Thanks for sharing your experience. Despite that I have cancelled my visa of Dubai to move to another company in Dubai and the application for such new visa was made on urgent basis, It is still pending for 13 working days now :S


----------



## Canuck_Sens (Nov 16, 2010)

Makes no sense really. Something is wrong. Urgent basis means nothing if you don't pay the "speeding up fees". And there is several check point for "speeding up"


----------



## diman (Jul 15, 2011)

Canuck_Sens said:


> Makes no sense really. Something is wrong. Urgent basis means nothing if you don't pay the "speeding up fees". And there is several check point for "speeding up"


What do you mean it makes no sense? the HR department sent me a image copy of my online application and I saw urgent. Doesn't this mean that fees were paid for such urgent service?


----------



## masif49 (Aug 12, 2013)

Dear,

I am also going through this, I also signed conract and submitted my attested documents in the mid of July for the Employment visa. And I am still waiting for my visa.


----------



## diman (Jul 15, 2011)

masif49 said:


> Dear,
> 
> I am also going through this, I also signed conract and submitted my attested documents in the mid of July for the Employment visa. And I am still waiting for my visa.



Have you applied to a gvr company or private? did you have a previous work permit? 

When i call the DNRD, some say it takes 4 days others between 2 and 10, and others we can not say :s it is really frustrating.
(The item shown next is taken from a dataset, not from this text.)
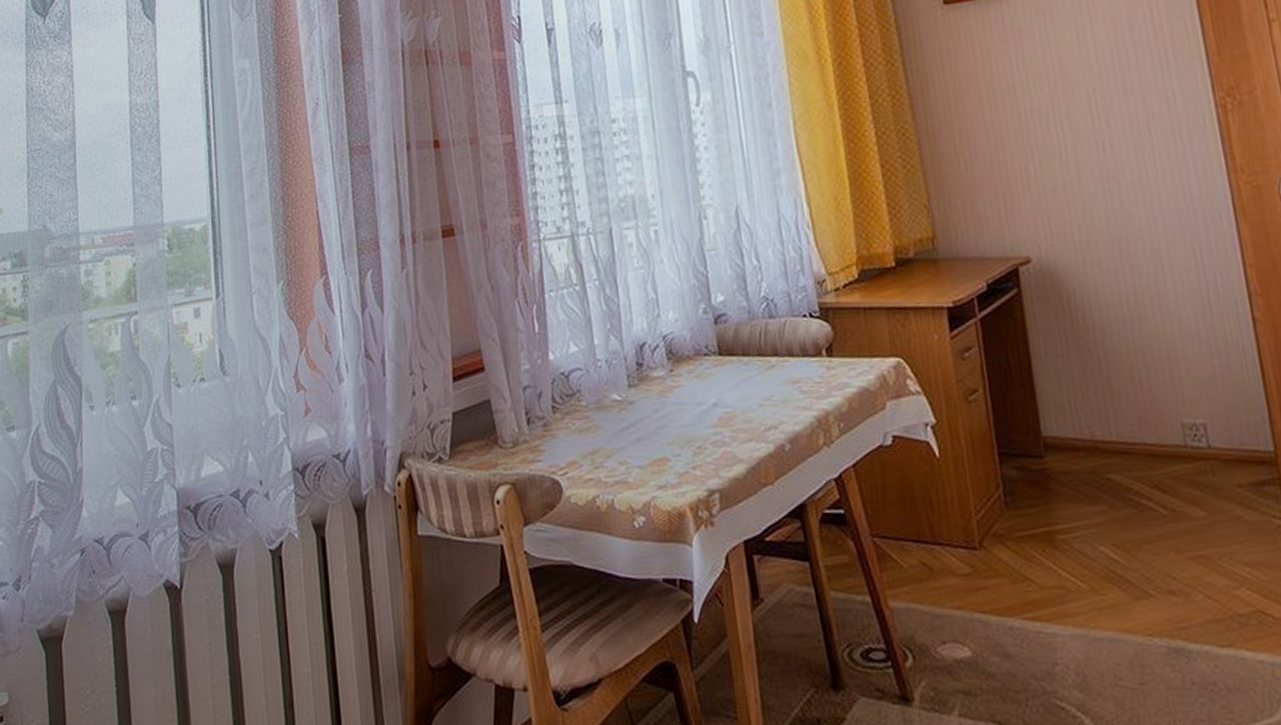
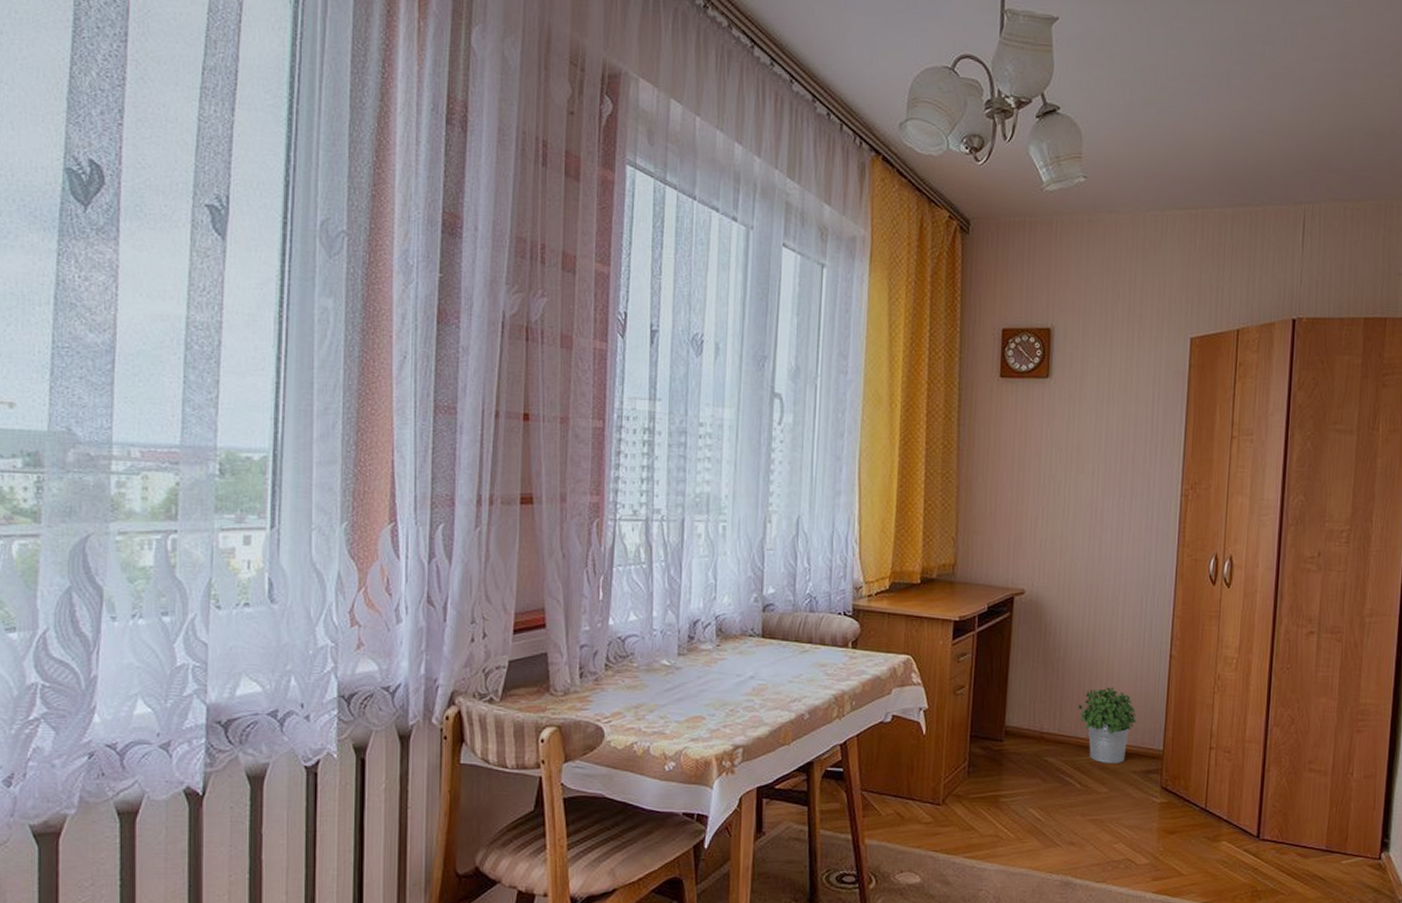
potted plant: none [1136,371,1226,477] -> present [1078,687,1137,764]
I am thinking to go directly there to check whether there is any problem.


----------



## masif49 (Aug 12, 2013)

I have applied for a private job. But it has been three weeks. And I am coming from Pakistan, whenever i check they say, visa is under process. I have resigned from my previous job, it s very painful.


----------



## diman (Jul 15, 2011)

masif49 said:


> I have applied for a private job. But it has been three weeks. And I am coming from Pakistan, whenever i check they say, visa is under process. I have resigned from my previous job, it s very painful.


for what kind of jobs are you applying? lets hope all will go well and it is just because of Ramadan. and stay updated


----------



## masif49 (Aug 12, 2013)

Its Job of Planning Engineer In Abu Dhabi Based Company...


----------



## diman (Jul 15, 2011)

I have just received today an email from the HR with my Employment Visa !!! thanks God. Keep your finger crossed. You will get it soon. Good luck.


----------



## masif49 (Aug 12, 2013)

Many Many Congratulations... Best Of Luck...


----------